● **ЧТО НУЖНО СДЕЛАТЬ**
Ответьте по отрывку об Алданове на три вопроса:
1. На примере каких глав Адамович разбирает отрывочность романов Алданова?
2. Какую пьесу Алданова приводят в пример?
3. С чем, по словам Михаила Цетлина, связана эта пьеса?

● **ТЕКСТ ОТРЫВКА**
──────────────────────────────

На примере последних глав «Заговора» Г. Адамович разрабатывает концепцию фрагментарности/эпизодичности, складывающейся в единое эстетическо-этическое целое: «ведь романы Алданова по самой природе “отрывочны”. Они составлены из ряда ярких картин или эпизодов; каждый из эпизодов живет самостоятельной жизнью, все вместе складываются в нечто цельное, – складываются, но не сливаются. Это отличительная черта алдановской манеры» [АДАМОВИЧ (VII)].

Помимо уникальной для русской литературы «поэтики вестернизации», литературный успех Алданова можно объяснить и тем, что, уходя в историческую событийность, он всегда опирается на эмигрантскую современность. При этом он «ни к чему не призывает, он не столько проповедует, сколько внушает, и, не мешая никому жить, “как хочешь”» [АДАМОВИЧ (III). С. 149]. Здесь можно также привести в качестве примера алдановскую пьесу «Линия Брунгильды». Михаил Цетлин писал: «успех пьесы Алданова не случаен. Действительно, не только своей темой, но всем своим “воздухом” – языком, духом – она связана с эмиграцией. Хотя ее действиe происходит в сравнительно далеком прошлом, но прошлое это для нас так живо, как едва ли жив и вчерашний день, ведь этo перелом нашей жизни, бегство, начало эмиграции» [ЦЕТЛИН (II)].

──────────────────────────────

● **ИСХОДНЫЕ ДАННЫЕ**
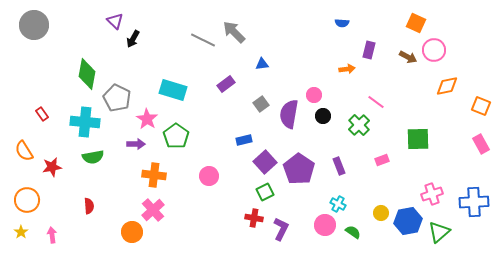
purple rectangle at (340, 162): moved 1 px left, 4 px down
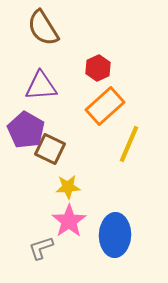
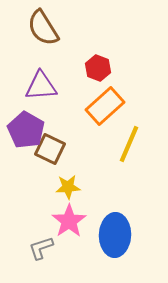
red hexagon: rotated 15 degrees counterclockwise
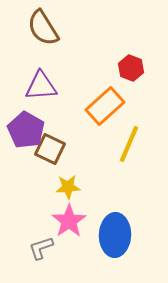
red hexagon: moved 33 px right
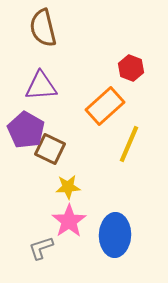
brown semicircle: rotated 18 degrees clockwise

──────────────────────────────

● **ОТВЕТ**
1. На примере последних глав «Заговора».
2. «Линия Брунгильды».
3. С эмиграцией.